Толстяк пожал плечами:

— Так устроен мир.

— Я объявил Дни Наследования. Все, кто сочтет нужным, соберутся у башни Красотки. Думаешь, нас будет много?

— Я приду.

— Я тоже. Симон уже там. Уверен, явится и Талел. Кто еще? Десять человек, приятель. В лучшем случае, дюжина. Вряд ли больше. Почему?

— Остальным наплевать. Что ценного может быть у покойницы Инес?

— Умерла одна из нас — наплевать. Уважить мертвую — наплевать, и растереть. Только ценности — польза, и хватит. Если ценностей нет, большинство и пальцем не пошевелит. Тебе не кажется, что мы уроды? Говорят, у поэтов то же самое…

— Не знаю. Я не поэт.

— Ладно, оставим. Поговорим о чем-нибудь веселом. Ты помнишь труп Красотки?

— О да! — мимо воли вскрикнул некромант.

Вот это был прежний, знакомый Амброз. Заморочить голову, отвлечь пустым, лживым разговором — и вдруг прыгнуть волком из чащи, вцепиться клыками в глотку. Задать внезапный, болезненный вопрос — удар под ложечку! — и с мечтательной улыбкой глядеть, как собеседник станет выкручиваться. Пытаясь вернуть самообладание, Вазак глядел на клубящиеся тучи, похожие на грозди сизого винограда, и видел изменения Инес ди Сальваре, хладного тела в зимней могиле. Толстяка била дрожь, в паху все налилось. «Страсти, которых мне не укротить», — с горечью вспомнил он. И в сотый раз пожалел о дне, когда пришел к башне Талела Черного, просясь в ученики.

«Скорняки ловят рыбу по выходным. Солдаты играют в кости…»

— Ты знаешь заклинания, способные причинить такой вред? — Амброз подошел ближе, взял некроманта за плечо. — Метаморфозы тела, при жизни и после смерти? Без смысла, изменения ради изменений?

— А ты?

— Я не знаю, — спокойно ответил королевский маг.

— Ты, Амброз Держидерево? Ученик Н'Ганги Шутника?

— Да, я. Понятия не имею. Я даже не представлял, что такое возможно. Единственное сравнение, которое приходит мне на ум — вода. Она принимает любую форму. Заключи ее в самый замысловатый сосуд, набери в горсть, рассей брызгами… Но плоть — не вода. Умом я в силах представить тело, способное к быстрым, а главное, сиюминутным метаморфозам. Но на практике… Так знаешь, или нет?

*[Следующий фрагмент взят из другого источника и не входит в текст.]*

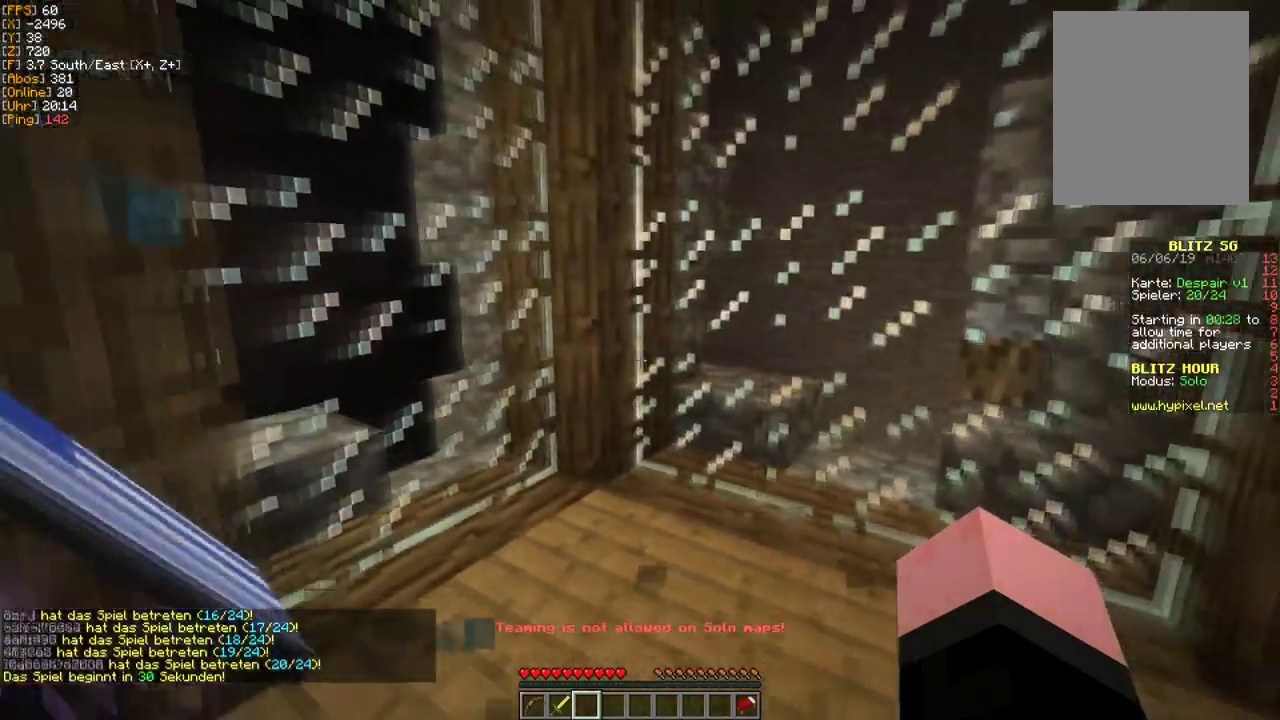
{"keys": ["d"], "mouse": [], "events": [[367, "d", "down"], [417, "s", "up"]]}
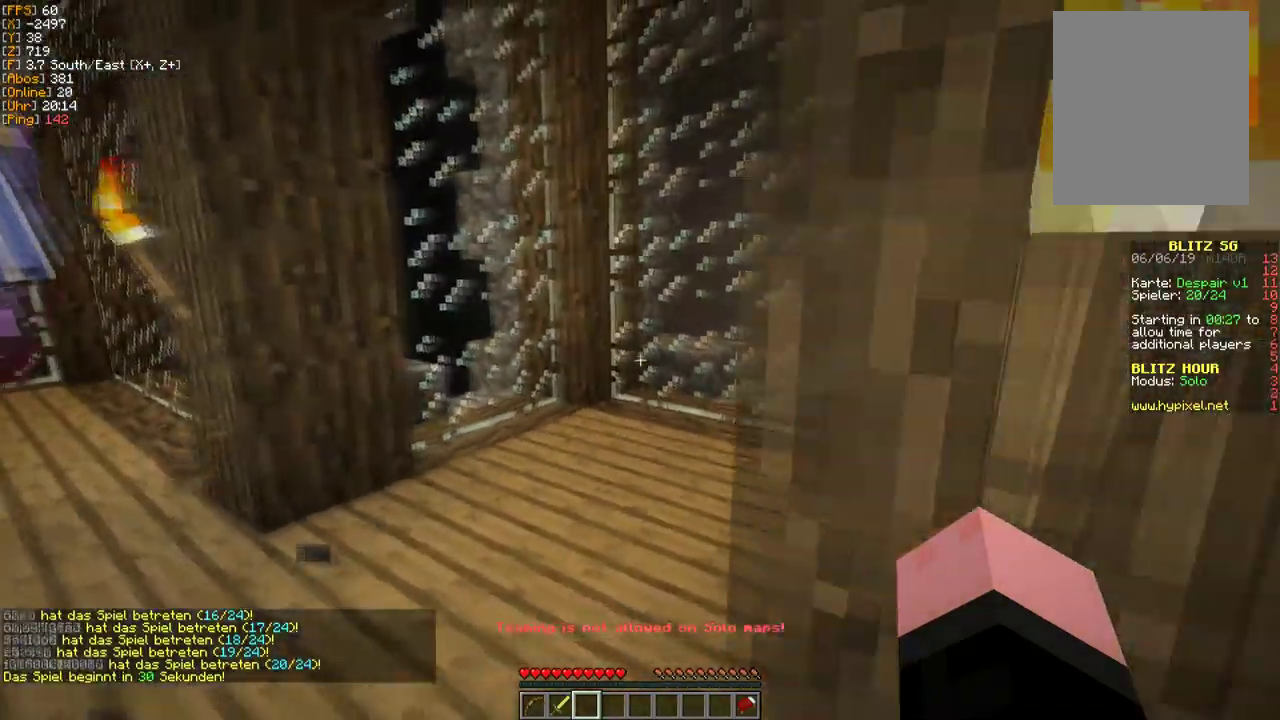
{"keys": [], "mouse": [], "events": [[133, "d", "up"]]}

— Нет, — Вазак мотнул головой.

Шапка сползла ему на глаза. Поправляя ее, толстяк обратил внимание, что Амброз пришел на встречу с лошадью. С детской лошадкой-качалкой, выточенной из липы. Маленькая, для годовалого ребенка, игрушка стояла в трех шагах от магов. Боком она прижималась к узловатому стволу арчи, в тени вечнозеленой, курчавой кроны. Резчик постарался на славу — лошадка вышла, как настоящая. Равийский аргамак, дитя беспечных табунов; вот-вот ринется наперегонки с ветром.

Спросить, зачем Амброзу нужна липовая лошадь, некромант постеснялся.

— А Талел, твой учитель? Он знает?

— Спроси у Талела.

— Боишься?

— Да, — с ледяным спокойствием ответил Вазак. — Я боюсь рассуждать о том, чего знает, а чего не знает мой учитель Талел. Я боюсь отвлекать учителя пустой болтовней. Поэтому я жив до сих пор. И могу забавлять тебя на морском берегу. Зачем ты звал меня? Посетовать, что мы редко видимся? Предаться воспоминаниям о мертвой Красотке?

— Поговорить. О разных разностях, не завидуя и не прицениваясь. Так, словно завтра конец света, и все потеряло смысл. Представь, что в конце недели ты умрешь…

— Не хочу.

— И все же представь. Подобные мысли отлично проветривают голову.

Вазак отшатнулся:

— Это угроза?

— Прости меня, друг мой, — Амброз развел руками. — Я выбрал неудачный пример. Представь, что в конце недели умру я. Так тебе больше нравится? Мой срок отмерен, и мне хочется напоследок заняться пустяками. Все серьезные дела утратили смысл, а пустяки, знаешь ли, вечны. Помнишь ли ты свое ученичество у Талела?

— Лучше, чем хотелось бы, — буркнул толстяк.

— Я тоже помню годы, проведенные при храме Шамбеже. Я был молод, а молодость — пора страстей. Каким образом Талел будил сердца учеников? Не сомневаюсь, что Черный знал множество оригинальных способов…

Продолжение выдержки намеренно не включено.